L’argot de bureau : le « smart working », un cocktail de transformations managériales
Portier dans un beau quartier alors que l’interphone a été inventé, secrétaire d’un petit patron ne recevant que trois appels par jour… Autant de métiers labellisés « bullshit jobs » par l’anthropologue américain David Graeber (1961-2020), car contre-productifs, continuant à exister alors qu’ils n’ont plus lieu d’être. Il en va de même de tous ces manageurs qui enjoignent les salariés à rester assis à leur bureau, alors qu’il n’y a plus de travail.
Face à ces inutilités et rigidités du monde de l’entreprise s’érigerait le « smart working », le travail intelligent : c’est l’un des derniers fleurons du jargon d’entreprise. En règle générale, on le traduit plutôt par « travail flexible » ou « travail hybride ». Dotée des nouveaux outils collaboratifs et tirée par un état d’esprit plus ouvert des dirigeants, c’est une manière de travailler qui se construit littéralement « en bonne intelligence » avec les salariés, puisqu’elle s’adapte à leurs besoins.
Il est difficile de situer la genèse du terme, mais le smart working s’est fortement développé en… Italie. En effet, le terme y est inscrit – en anglais –, dans une loi de 2017 : c’est une « modalité d’exécution de la relation de travail subordonnée, établie par accord entre les parties, également avec des formes d’organisation par phases, cycles et objectifs ».
Tout d’abord, le smart working est indissociable du digital : il s’agit d’un travail « augmenté » par le numérique, au même titre qu’une Smart TV, qui possède des fonctionnalités supplémentaires, car elle est connectée. La technologie permet d’augmenter les salariés – du calme, pas financièrement – en les rendant plus efficaces.
Le plus beau des fourre-tout managériaux
Ces mêmes salariés sont au cœur du processus, a priori fondé sur la confiance et l’adaptation aux désirs de chacun.
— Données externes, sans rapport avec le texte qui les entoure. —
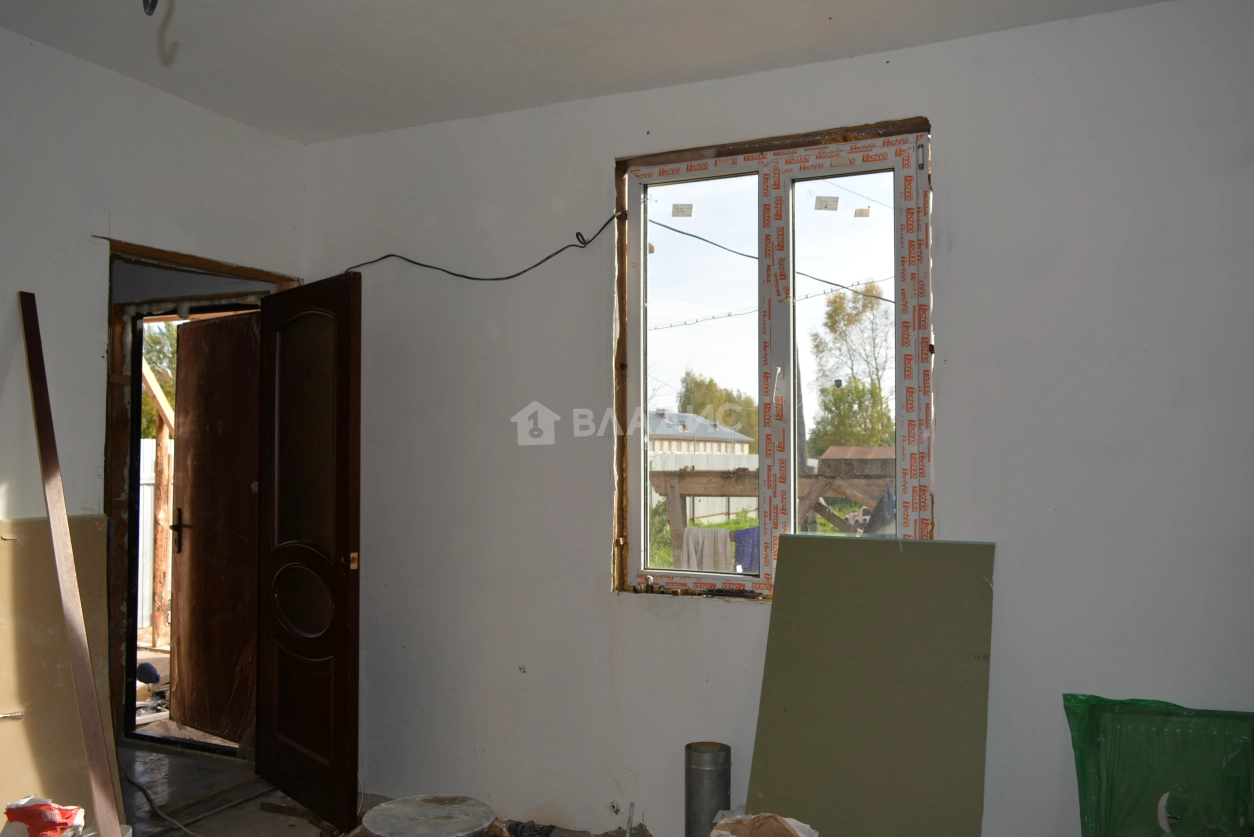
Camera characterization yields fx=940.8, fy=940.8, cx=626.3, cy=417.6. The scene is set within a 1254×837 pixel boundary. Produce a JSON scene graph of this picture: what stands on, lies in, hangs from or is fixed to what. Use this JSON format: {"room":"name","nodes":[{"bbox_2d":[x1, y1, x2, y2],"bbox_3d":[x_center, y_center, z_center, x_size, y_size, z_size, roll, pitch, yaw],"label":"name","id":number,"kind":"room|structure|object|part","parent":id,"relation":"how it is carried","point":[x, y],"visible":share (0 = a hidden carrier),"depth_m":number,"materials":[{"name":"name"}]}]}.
{"room":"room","nodes":[
{"label":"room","id":0,"kind":"room"},
{"bbox_2d":[0,25,307,821],"bbox_3d":[-2.264,0.102,2.333,0.159,2.752,3.881,-1,-3,24],"label":"left wall","id":1,"kind":"structure","parent":0,"point":[45,50],"depth_m":3.22,"materials":[{"name":"white paint"}]},
{"bbox_2d":[102,236,297,762],"bbox_3d":[-1.771,0.458,3.792,0.350,2.126,0.957,-1,-3,24],"label":"door frame","id":2,"kind":"structure","parent":1,"relation":"in","point":[190,259],"depth_m":3.72,"materials":[{"name":"brown wood"}]},
{"bbox_2d":[254,270,361,832],"bbox_3d":[-1.243,0.492,3.645,0.150,2.035,0.735,2,-3,-42],"label":"wooden door","id":3,"kind":"structure","parent":2,"relation":"attached to","point":[339,533],"depth_m":3.56,"materials":[{"name":"brown wood"}]},
{"bbox_3d":[-1.248,0.691,3.607,0.097,0.278,0.341,2,-3,-42],"label":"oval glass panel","id":4,"kind":"part","parent":3,"relation":"part of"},
{"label":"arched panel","id":5,"kind":"part","parent":3,"relation":"part of","materials":[{"name":"brown glass"}]},
{"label":"plate","id":6,"kind":"part","parent":3,"relation":"part of","materials":[{"name":"gold metal"}]},
{"bbox_2d":[109,738,661,836],"bbox_3d":[-0.841,1.509,2.197,5.069,0.131,3.894,-1,-3,24],"label":"floor","id":7,"kind":"structure","parent":0,"point":[222,818],"depth_m":3.67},
{"bbox_2d":[1,796,85,836],"bbox_3d":[-1.593,1.117,2.563,0.227,0.158,0.191,0,-2,3],"label":"plastic bag","id":8,"kind":"object","parent":7,"relation":"on","point":[55,816],"visible":0.99,"depth_m":2.54,"materials":[{"name":"red plastic"}]},
{"bbox_2d":[0,512,123,833],"bbox_3d":[-1.938,0.906,2.884,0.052,1.177,0.771,-1,-3,24],"label":"panel","id":9,"kind":"object","parent":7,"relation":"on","point":[99,533],"visible":0.66,"depth_m":3.01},
{"bbox_2d":[17,292,122,836],"bbox_3d":[-1.682,0.540,2.831,0.047,1.802,0.402,3,-4,-37],"label":"wooden plank","id":10,"kind":"object","parent":7,"relation":"on","point":[42,425],"visible":1,"depth_m":2.79,"materials":[{"name":"brown wood"}]},
{"bbox_2d":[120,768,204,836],"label":"cable","id":11,"kind":"object","parent":7,"relation":"on","point":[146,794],"visible":0.81,"depth_m":3.63,"materials":[{"name":"plastic"}]},
{"bbox_2d":[358,794,498,836],"bbox_3d":[-0.583,1.303,2.777,0.416,0.276,0.416,-1,-3,24],"label":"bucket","id":12,"kind":"object","parent":7,"relation":"on","point":[369,821],"visible":0.99,"depth_m":2.75,"materials":[{"name":"grey"}]},
{"bbox_2d":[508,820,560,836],"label":"power tool","id":13,"kind":"object","parent":7,"relation":"on","point":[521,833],"visible":0.97,"depth_m":3.36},
{"bbox_2d":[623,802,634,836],"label":"pipe","id":14,"kind":"object","parent":7,"relation":"on","point":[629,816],"visible":0.99,"depth_m":3.30,"materials":[{"name":"white"}]},
{"bbox_2d":[684,739,730,836],"bbox_3d":[0.274,1.296,3.164,0.151,0.394,0.149,-1,-3,24],"label":"metal cylinder","id":15,"kind":"object","parent":7,"relation":"on","point":[698,779],"visible":0.95,"depth_m":3.10,"materials":[{"name":"metal"}]},
{"bbox_2d":[706,812,819,836],"bbox_3d":[0.383,1.299,2.667,0.354,0.306,0.345,0,-2,-5],"label":"plastic bag","id":16,"kind":"object","parent":7,"relation":"on","point":[803,826],"visible":0.99,"depth_m":2.75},
{"bbox_2d":[743,534,995,836],"bbox_3d":[0.749,0.934,2.899,0.705,1.101,0.415,-1,-3,24],"label":"green board","id":17,"kind":"object","parent":7,"relation":"on","point":[904,555],"visible":0.98,"depth_m":2.88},
{"bbox_2d":[1061,694,1253,836],"bbox_3d":[1.549,1.102,2.592,0.611,0.600,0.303,-1,-3,24],"label":"green plastic sheet","id":18,"kind":"object","parent":7,"relation":"on","point":[1112,747],"visible":0.99,"depth_m":2.61,"materials":[{"name":"green plastic"}]},
{"bbox_2d":[0,0,1181,144],"bbox_3d":[-0.355,-1.326,1.700,4.201,0.119,3.993,-1,-3,24],"label":"ceiling","id":19,"kind":"structure","parent":0,"point":[204,103],"depth_m":3.06,"materials":[{"name":"white paint"}]},
{"bbox_2d":[141,0,158,15],"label":"light socket","id":20,"kind":"object","parent":19,"relation":"hanging from","point":[155,1],"visible":0.98,"depth_m":1.94,"materials":[{"name":"black"}]},
{"bbox_2d":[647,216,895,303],"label":"power line","id":21,"kind":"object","parent":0,"point":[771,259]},
{"bbox_2d":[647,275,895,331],"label":"wire","id":22,"kind":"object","parent":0,"point":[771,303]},
{"bbox_2d":[301,0,1252,833],"bbox_3d":[0.482,0.143,3.303,4.184,2.748,0.204,-1,-3,24],"label":"back wall","id":23,"kind":"structure","parent":0,"point":[715,613],"depth_m":3.11,"materials":[{"name":"white paint"}]},
{"bbox_2d":[338,203,625,283],"bbox_3d":[-0.626,-0.661,3.677,1.338,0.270,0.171,-1,-2,15],"label":"cable","id":24,"kind":"object","parent":23,"relation":"attached to","point":[492,279],"visible":0.93,"depth_m":3.63,"materials":[{"name":"black plastic"}]},
{"bbox_2d":[613,116,932,600],"bbox_3d":[0.497,-0.166,3.334,1.186,1.632,0.149,-1,-3,24],"label":"window","id":25,"kind":"structure","parent":23,"relation":"in","point":[742,174],"depth_m":3.32,"materials":[{"name":"white plastic"}]},
{"bbox_2d":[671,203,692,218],"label":"window sticker","id":26,"kind":"object","parent":25,"relation":"attached to","point":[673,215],"visible":0.97,"depth_m":3.54,"materials":[{"name":"white paper"}]},
{"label":"pane","id":27,"kind":"part","parent":25,"relation":"part of","materials":[{"name":"clear glass"}]},
{"bbox_2d":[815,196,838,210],"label":"window sticker","id":28,"kind":"object","parent":25,"relation":"attached to","point":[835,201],"visible":0.98,"depth_m":3.36,"materials":[{"name":"white paper"}]},
{"bbox_3d":[0.720,-0.019,3.229,0.461,1.666,0.100,-1,-3,24],"label":"pane","id":29,"kind":"part","parent":25,"relation":"part of","materials":[{"name":"glass"}]},
{"bbox_2d":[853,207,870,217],"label":"window sticker","id":30,"kind":"object","parent":25,"relation":"attached to","point":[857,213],"visible":0.97,"depth_m":3.42,"materials":[{"name":"white paper"}]},
{"label":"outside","id":31,"kind":"structure","parent":0,"visible":0},
{"bbox_2d":[168,311,260,745],"bbox_3d":[-1.991,0.543,4.642,0.747,2.056,0.161,-2,-3,38],"label":"brown door","id":32,"kind":"structure","parent":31,"point":[185,438],"depth_m":4.65,"materials":[{"name":"brown wood"}]},
{"bbox_3d":[-2.334,0.592,4.939,0.088,0.216,0.085,-2,-3,38],"label":"door handle","id":33,"kind":"part","parent":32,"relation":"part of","materials":[{"name":"metal"}]},
{"bbox_2d":[647,409,750,458],"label":"house","id":34,"kind":"structure","parent":31,"point":[690,430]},
{"label":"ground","id":35,"kind":"structure","parent":31,"visible":0},
{"bbox_2d":[136,437,163,634],"bbox_3d":[-4.268,1.000,7.764,0.113,1.711,2.214,-1,-3,24],"label":"fence","id":36,"kind":"object","parent":35,"relation":"on","point":[143,442],"visible":0.25,"depth_m":8.05,"materials":[{"name":"white metal"}]},
{"bbox_2d":[140,319,178,437],"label":"tree","id":37,"kind":"object","parent":35,"relation":"on","point":[150,337],"visible":0.09,"materials":[{"name":"green plant"}]},
{"bbox_2d":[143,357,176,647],"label":"wooden post","id":38,"kind":"object","parent":35,"relation":"on","point":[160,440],"visible":0.64,"depth_m":6.91,"materials":[{"name":"brown wood"}]},
{"bbox_2d":[648,447,759,522],"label":"white fence","id":39,"kind":"object","parent":35,"relation":"on","point":[749,459],"visible":0.27,"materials":[{"name":"white"}]},
{"bbox_2d":[677,369,758,443],"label":"tree","id":40,"kind":"object","parent":35,"relation":"on","point":[710,384],"visible":0.46,"materials":[{"name":"green plant"}]},
{"bbox_2d":[649,458,894,565],"bbox_3d":[1.850,1.283,8.650,3.322,1.804,2.186,-1,-3,24],"label":"wooden frame","id":41,"kind":"object","parent":35,"relation":"on","point":[700,474],"visible":0.36,"depth_m":8.45,"materials":[{"name":"brown wood"}]},
{"bbox_2d":[681,527,733,571],"bbox_3d":[0.610,1.046,7.055,0.412,0.416,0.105,0,-2,1],"label":"white cloth","id":42,"kind":"object","parent":41,"relation":"hanging from","point":[722,550],"visible":0.55,"depth_m":7.04,"materials":[{"name":"fabric"}]},
{"bbox_2d":[732,526,759,571],"bbox_3d":[1.018,1.062,7.510,0.346,0.366,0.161,1,-2,-13],"label":"blue cloth","id":43,"kind":"object","parent":41,"relation":"hanging from","point":[747,530],"visible":0.41,"depth_m":7.48,"materials":[{"name":"blue fabric"}]},
{"bbox_2d":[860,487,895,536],"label":"dark cloth","id":44,"kind":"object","parent":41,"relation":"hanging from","point":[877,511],"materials":[{"name":"grey fabric"}]},
{"bbox_2d":[808,282,893,452],"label":"tree","id":45,"kind":"object","parent":35,"relation":"on","point":[833,330],"visible":0.68,"materials":[{"name":"green plant"}]},
{"bbox_2d":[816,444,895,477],"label":"shed","id":46,"kind":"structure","parent":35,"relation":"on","point":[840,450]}
]}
La flexibilité de ce travail est spatio-temporelle : elle touche tant l’organisation physique du management – salles de réunion, lieux de convivialité (salles de sport ou de sieste), bureaux flexibles, espaces de coworking ou pas de bureau du tout, si l’on télétravaille – que l’agencement des temps de travail (gestion des horaires, choix des jours de télétravail).
La souplesse et l’adaptation se traduisent d’ailleurs dans le mode de décision : le smart working se coconstruit à travers des projets à 360 degrés, où chacun peut donner son avis, et où tout le monde gagne… Mais dont la genèse revient tout de même à la direction.
L’assureur Axa est l’un des pionniers de ce travail coconstruit par le biais d’accords d’équipe : l’entreprise a même annoncé que toutes ses entités auront adopté le smart working d’ici à fin 2023, chacune ayant une stratégie de déploiement adaptée à son activité et à ses réalités locales.